*** Opening of Record excerpts ***
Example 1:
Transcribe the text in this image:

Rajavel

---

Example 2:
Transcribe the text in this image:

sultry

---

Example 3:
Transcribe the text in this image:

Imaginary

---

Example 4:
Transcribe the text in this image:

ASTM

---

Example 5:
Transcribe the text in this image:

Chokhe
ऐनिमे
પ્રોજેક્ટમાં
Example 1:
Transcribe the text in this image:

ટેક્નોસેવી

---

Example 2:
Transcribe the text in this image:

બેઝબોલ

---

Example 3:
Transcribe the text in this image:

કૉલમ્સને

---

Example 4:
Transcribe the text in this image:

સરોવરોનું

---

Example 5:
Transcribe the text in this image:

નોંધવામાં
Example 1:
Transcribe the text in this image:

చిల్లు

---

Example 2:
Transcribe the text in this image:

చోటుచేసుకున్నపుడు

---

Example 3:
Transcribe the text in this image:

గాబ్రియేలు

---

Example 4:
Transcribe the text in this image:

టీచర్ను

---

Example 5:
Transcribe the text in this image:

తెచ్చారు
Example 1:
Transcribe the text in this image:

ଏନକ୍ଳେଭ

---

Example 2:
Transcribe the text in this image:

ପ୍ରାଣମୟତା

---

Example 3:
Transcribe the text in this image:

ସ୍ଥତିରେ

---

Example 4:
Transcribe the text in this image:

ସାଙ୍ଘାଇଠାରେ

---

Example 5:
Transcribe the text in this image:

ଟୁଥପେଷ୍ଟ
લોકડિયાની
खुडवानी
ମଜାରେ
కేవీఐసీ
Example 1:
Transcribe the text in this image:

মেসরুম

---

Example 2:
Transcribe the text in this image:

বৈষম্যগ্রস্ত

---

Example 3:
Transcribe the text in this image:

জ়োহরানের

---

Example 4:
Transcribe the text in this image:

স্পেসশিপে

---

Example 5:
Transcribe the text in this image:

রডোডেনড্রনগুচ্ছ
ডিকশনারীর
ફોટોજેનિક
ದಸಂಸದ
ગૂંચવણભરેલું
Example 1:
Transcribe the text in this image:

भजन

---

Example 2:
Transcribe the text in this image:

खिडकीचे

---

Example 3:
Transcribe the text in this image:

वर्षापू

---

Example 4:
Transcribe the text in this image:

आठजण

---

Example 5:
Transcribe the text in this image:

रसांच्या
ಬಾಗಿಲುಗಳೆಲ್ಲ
*** Close of Record excerpts ***
→ Task to complete
The response should consist of all the entries, reproduced word for word.

→ Exercise answer
Example 1:
Transcribe the text in this image:

Rajavel

---

Example 2:
Transcribe the text in this image:

sultry

---

Example 3:
Transcribe the text in this image:

Imaginary

---

Example 4:
Transcribe the text in this image:

ASTM

---

Example 5:
Transcribe the text in this image:

Chokhe
ऐनिमे
પ્રોજેક્ટમાં
Example 1:
Transcribe the text in this image:

ટેક્નોસેવી

---

Example 2:
Transcribe the text in this image:

બેઝબોલ

---

Example 3:
Transcribe the text in this image:

કૉલમ્સને

---

Example 4:
Transcribe the text in this image:

સરોવરોનું

---

Example 5:
Transcribe the text in this image:

નોંધવામાં
Example 1:
Transcribe the text in this image:

చిల్లు

---

Example 2:
Transcribe the text in this image:

చోటుచేసుకున్నపుడు

---

Example 3:
Transcribe the text in this image:

గాబ్రియేలు

---

Example 4:
Transcribe the text in this image:

టీచర్ను

---

Example 5:
Transcribe the text in this image:

తెచ్చారు
Example 1:
Transcribe the text in this image:

ଏନକ୍ଳେଭ

---

Example 2:
Transcribe the text in this image:

ପ୍ରାଣମୟତା

---

Example 3:
Transcribe the text in this image:

ସ୍ଥତିରେ

---

Example 4:
Transcribe the text in this image:

ସାଙ୍ଘାଇଠାରେ

---

Example 5:
Transcribe the text in this image:

ଟୁଥପେଷ୍ଟ
લોકડિયાની
खुडवानी
ମଜାରେ
కేవీఐసీ
Example 1:
Transcribe the text in this image:

মেসরুম

---

Example 2:
Transcribe the text in this image:

বৈষম্যগ্রস্ত

---

Example 3:
Transcribe the text in this image:

জ়োহরানের

---

Example 4:
Transcribe the text in this image:

স্পেসশিপে

---

Example 5:
Transcribe the text in this image:

রডোডেনড্রনগুচ্ছ
ডিকশনারীর
ફોટોજેનિક
ದಸಂಸದ
ગૂંચવણભરેલું
Example 1:
Transcribe the text in this image:

भजन

---

Example 2:
Transcribe the text in this image:

खिडकीचे

---

Example 3:
Transcribe the text in this image:

वर्षापू

---

Example 4:
Transcribe the text in this image:

आठजण

---

Example 5:
Transcribe the text in this image:

रसांच्या
ಬಾಗಿಲುಗಳೆಲ್ಲ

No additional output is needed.